CARTA ABERTA
Diante da ética adotada nos
dias de hoje, onde a relação com o semelhante depende em parte de quem é tido
como tal, vemos o aparente sucesso daqueles que guiados pelo ego tentam a
qualquer custo se apoderar ou possuir as coisas terrenas por intermédio da violência.
Para tais indivíduos,
sobretudo os que atuam "profissionalmente" na política, as demais
pessoas não representam um fim em si mesmas; ou seja, não são tratadas como
seres humanos dignos de cuidados e de atenção, mas, sim, como simples meio para
que os "eleitos" da politicagem, incluindo aí "os do
grupo", possam alcançar seus objetivos de posses materiais concretizados
pela tríade dinheiro, sexo e divertimento.
Desse modo, não há cidadãos
livres e autônomos, mas apenas súditos, vistos como inferiores e que, por isso,
devem tolerar com apatia e indiferença todos abusos ou tipos de violência
física e moral, a exemplo dos casos de assédio tão constantes na relação entre
governo e governados e, ainda, não insistirem na luta por seus, poucos, porém
legítimos direitos.
Em um insaciável anseio de
obtenção de benesses sociais que ampliem o poder de consumo e a consequente
satisfação material dos seus interesses privados, nossos políticos e todos
aqueles que desejam abarcar tudo aquilo que esteja ao seu alcance fazem parte
de uma deprimente massa que desconhece que o desapego é o único meio de possuir
algo e que a total libertação é a única posse real.
Reinando às custas da
violência mental e emocional que exercem sobre quem não comunga com suas ideias
e metas, esses sempre carismáticos líderes, seus agregados bem como todos que
levantam suas bandeiras, apresentam, costumeiramente, atitudes que visam a
reduzir o outro a uma coisa negando, assim,
sua condição de alguém semelhante. Numa perversa tentativa de apoderamento
das próprias pessoas ignoram também que quando alguém não quer ser possuído
nada e ninguém o pode possuir, ainda que o segurem e o prendam na mais segura e
humilhante masmorra.
Perseguidores e tiranos,
talvez, por herança de nossa origem histórica marcada pela escravidão e pela
ditadura, os políticos paternalistas ao empregarem a violência nunca possuirão
coisa alguma, embora a tenham preto sobre o branco, registrada e carimbada no
cartório, pois, tudo o que é violentamente possuído está envenenado por fluidos
tão maléficos que sempre causarão grande prejuízo para o seu possuidor. Além
disso, quem julga possuir as coisas da terra é, na verdade, possuído ou
possesso por elas.
Junto a uma cínica massa
subserviente e alienada, esses decadentes "representantes do povo"

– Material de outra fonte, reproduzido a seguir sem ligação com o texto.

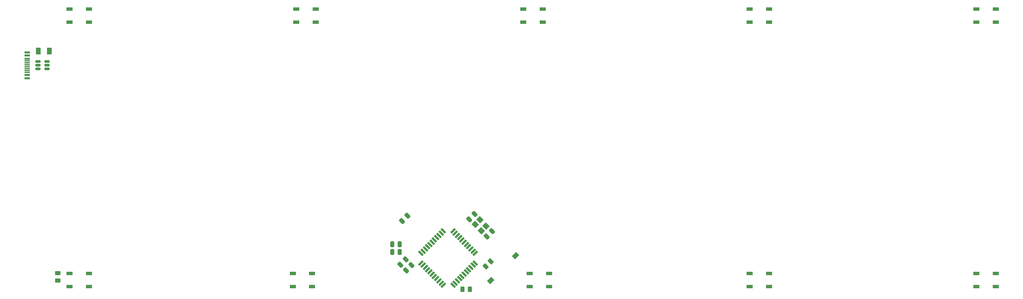
<source format=gbp>
G04 #@! TF.GenerationSoftware,KiCad,Pcbnew,8.0.4*
G04 #@! TF.CreationDate,2024-10-13T21:39:06+03:00*
G04 #@! TF.ProjectId,4040,34303430-2e6b-4696-9361-645f70636258,rev?*
G04 #@! TF.SameCoordinates,Original*
G04 #@! TF.FileFunction,Paste,Bot*
G04 #@! TF.FilePolarity,Positive*
%FSLAX46Y46*%
G04 Gerber Fmt 4.6, Leading zero omitted, Abs format (unit mm)*
G04 Created by KiCad (PCBNEW 8.0.4) date 2024-10-13 21:39:06*
%MOMM*%
%LPD*%
G01*
G04 APERTURE LIST*
G04 Aperture macros list*
%AMRoundRect*
0 Rectangle with rounded corners*
0 $1 Rounding radius*
0 $2 $3 $4 $5 $6 $7 $8 $9 X,Y pos of 4 corners*
0 Add a 4 corners polygon primitive as box body*
4,1,4,$2,$3,$4,$5,$6,$7,$8,$9,$2,$3,0*
0 Add four circle primitives for the rounded corners*
1,1,$1+$1,$2,$3*
1,1,$1+$1,$4,$5*
1,1,$1+$1,$6,$7*
1,1,$1+$1,$8,$9*
0 Add four rect primitives between the rounded corners*
20,1,$1+$1,$2,$3,$4,$5,0*
20,1,$1+$1,$4,$5,$6,$7,0*
20,1,$1+$1,$6,$7,$8,$9,0*
20,1,$1+$1,$8,$9,$2,$3,0*%
%AMRotRect*
0 Rectangle, with rotation*
0 The origin of the aperture is its center*
0 $1 length*
0 $2 width*
0 $3 Rotation angle, in degrees counterclockwise*
0 Add horizontal line*
21,1,$1,$2,0,0,$3*%
G04 Aperture macros list end*
%ADD10R,1.500000X0.900000*%
%ADD11RotRect,1.500000X0.550000X315.000000*%
%ADD12RotRect,1.500000X0.550000X225.000000*%
%ADD13RotRect,1.500000X1.100000X45.000000*%
%ADD14RoundRect,0.150000X-0.512500X-0.150000X0.512500X-0.150000X0.512500X0.150000X-0.512500X0.150000X0*%
%ADD15R,1.450000X0.600000*%
%ADD16R,1.450000X0.300000*%
%ADD17RoundRect,0.250000X-0.250000X-0.475000X0.250000X-0.475000X0.250000X0.475000X-0.250000X0.475000X0*%
%ADD18RoundRect,0.250000X0.159099X-0.512652X0.512652X-0.159099X-0.159099X0.512652X-0.512652X0.159099X0*%
%ADD19RoundRect,0.250000X0.375000X0.625000X-0.375000X0.625000X-0.375000X-0.625000X0.375000X-0.625000X0*%
%ADD20RoundRect,0.250000X0.132583X-0.503814X0.503814X-0.132583X-0.132583X0.503814X-0.503814X0.132583X0*%
%ADD21RoundRect,0.250000X-0.450000X0.262500X-0.450000X-0.262500X0.450000X-0.262500X0.450000X0.262500X0*%
%ADD22RoundRect,0.250000X0.262500X0.450000X-0.262500X0.450000X-0.262500X-0.450000X0.262500X-0.450000X0*%
%ADD23RotRect,1.400000X1.200000X135.000000*%
G04 APERTURE END LIST*
D10*
X303289800Y-78358000D03*
X303289800Y-75058000D03*
X308189800Y-75058000D03*
X308189800Y-78358000D03*
D11*
X163295664Y-136669118D03*
X163861350Y-136103433D03*
X164427035Y-135537748D03*
X164992720Y-134972062D03*
X165558406Y-134406377D03*
X166124091Y-133840691D03*
X166689777Y-133275006D03*
X167255462Y-132709320D03*
X167821148Y-132143635D03*
X168386833Y-131577950D03*
X168952518Y-131012264D03*
D12*
X171356682Y-131012264D03*
X171922367Y-131577950D03*
X172488052Y-132143635D03*
X173053738Y-132709320D03*
X173619423Y-133275006D03*
X174185109Y-133840691D03*
X174750794Y-134406377D03*
X175316480Y-134972062D03*
X175882165Y-135537748D03*
X176447850Y-136103433D03*
X177013536Y-136669118D03*
D11*
X177013536Y-139073282D03*
X176447850Y-139638967D03*
X175882165Y-140204652D03*
X175316480Y-140770338D03*
X174750794Y-141336023D03*
X174185109Y-141901709D03*
X173619423Y-142467394D03*
X173053738Y-143033080D03*
X172488052Y-143598765D03*
X171922367Y-144164450D03*
X171356682Y-144730136D03*
D12*
X168952518Y-144730136D03*
X168386833Y-144164450D03*
X167821148Y-143598765D03*
X167255462Y-143033080D03*
X166689777Y-142467394D03*
X166124091Y-141901709D03*
X165558406Y-141336023D03*
X164992720Y-140770338D03*
X164427035Y-140204652D03*
X163861350Y-139638967D03*
X163295664Y-139073282D03*
D13*
X180879350Y-143529450D03*
X187172600Y-137236200D03*
D14*
X66736800Y-90164998D03*
X66736800Y-89214999D03*
X66736800Y-88265000D03*
X69011800Y-88265000D03*
X69011800Y-89214999D03*
X69011800Y-90164998D03*
D10*
X74689800Y-78358000D03*
X74689800Y-75058000D03*
X79589800Y-75058000D03*
X79589800Y-78358000D03*
X131839800Y-78358000D03*
X131839800Y-75058000D03*
X136739800Y-75058000D03*
X136739800Y-78358000D03*
X308189800Y-141733000D03*
X308189800Y-145033000D03*
X303289800Y-145033000D03*
X303289800Y-141733000D03*
D15*
X64039800Y-92505600D03*
X64039800Y-91705601D03*
D16*
X64039799Y-90505600D03*
X64039800Y-89505600D03*
X64039800Y-89005600D03*
X64039799Y-88005600D03*
D15*
X64039800Y-86805599D03*
X64039800Y-86005600D03*
X64039800Y-86005600D03*
X64039800Y-86805599D03*
D16*
X64039800Y-87505600D03*
X64039800Y-88505600D03*
X64039800Y-90005600D03*
X64039800Y-91005600D03*
D15*
X64039800Y-91705601D03*
X64039800Y-92505600D03*
D10*
X251039800Y-141733000D03*
X251039800Y-145033000D03*
X246139800Y-145033000D03*
X246139800Y-141733000D03*
D17*
X156062602Y-136347200D03*
X157962600Y-136347200D03*
D18*
X158498698Y-128546702D03*
X159842200Y-127203200D03*
D19*
X69596000Y-85648800D03*
X66796000Y-85648800D03*
D18*
X158117698Y-139544902D03*
X159461200Y-138201400D03*
X159540098Y-140967302D03*
X160883600Y-139623800D03*
D10*
X195617000Y-141733000D03*
X195617000Y-145033000D03*
X190717000Y-145033000D03*
X190717000Y-141733000D03*
D18*
X179848263Y-132446467D03*
X181191765Y-131102965D03*
D20*
X179603400Y-139979400D03*
X180893870Y-138688930D03*
D17*
X156062602Y-134366000D03*
X157962600Y-134366000D03*
D10*
X135864600Y-141733000D03*
X135864600Y-145033000D03*
X130964600Y-145033000D03*
X130964600Y-141733000D03*
D21*
X71704200Y-141657700D03*
X71704200Y-143482700D03*
D10*
X189091400Y-78383400D03*
X189091400Y-75083400D03*
X193991400Y-75083400D03*
X193991400Y-78383400D03*
D22*
X175588300Y-145669000D03*
X173763300Y-145669000D03*
D18*
X175465898Y-128064102D03*
X176809400Y-126720600D03*
D23*
X178502498Y-130954471D03*
X176946863Y-129398836D03*
X178148944Y-128196755D03*
X179704579Y-129752390D03*
D10*
X246139800Y-78358000D03*
X246139800Y-75058000D03*
X251039800Y-75058000D03*
X251039800Y-78358000D03*
X79589800Y-141733000D03*
X79589800Y-145033000D03*
X74689800Y-145033000D03*
X74689800Y-141733000D03*
M02*

</source>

têm por único princípio a ânsia de crescer, causando, dessa forma, a
inexistência da verdadeira solidariedade tanto entre seus próprios aliados
quanto entre os membros da comunidade em geral.
Em seu desapego à verdade confundem violência com poder, certamente,
alheios ao que diziam os antigos romanos: as coisas violentas não duram e,
também, por desconhecerem que aquele que é forte não tem necessidade de
ostentar a violência.
É, então, urgente que não só
os políticos como também os cidadãos e cidadãs, especialmente os que têm por
missão educar a juventude, busquem uma nova realidade social, política e
cultural capaz de promover a singularidade humana em suas melhores expressões e
de lutar por mudanças radicais em seu modo de viver e na própria configuração
política de uma sociedade hoje administrada por pessoas que esperam tudo do
mundo e que, portanto, das quais nada se pode esperar.
Não podemos continuar com
essa miopia política onde o cidadão é obrigado a servir como se fosse escravo
quando na realidade seu papel é servir espontaneamente como amigo da comunidade
e digno profissional, competente e concursado. Precisamos, enfim, de autênticos
representantes que nada esperem do mundo somente para si, pois desses o mundo
pode esperar tudo... Ou ao menos alguma coisa.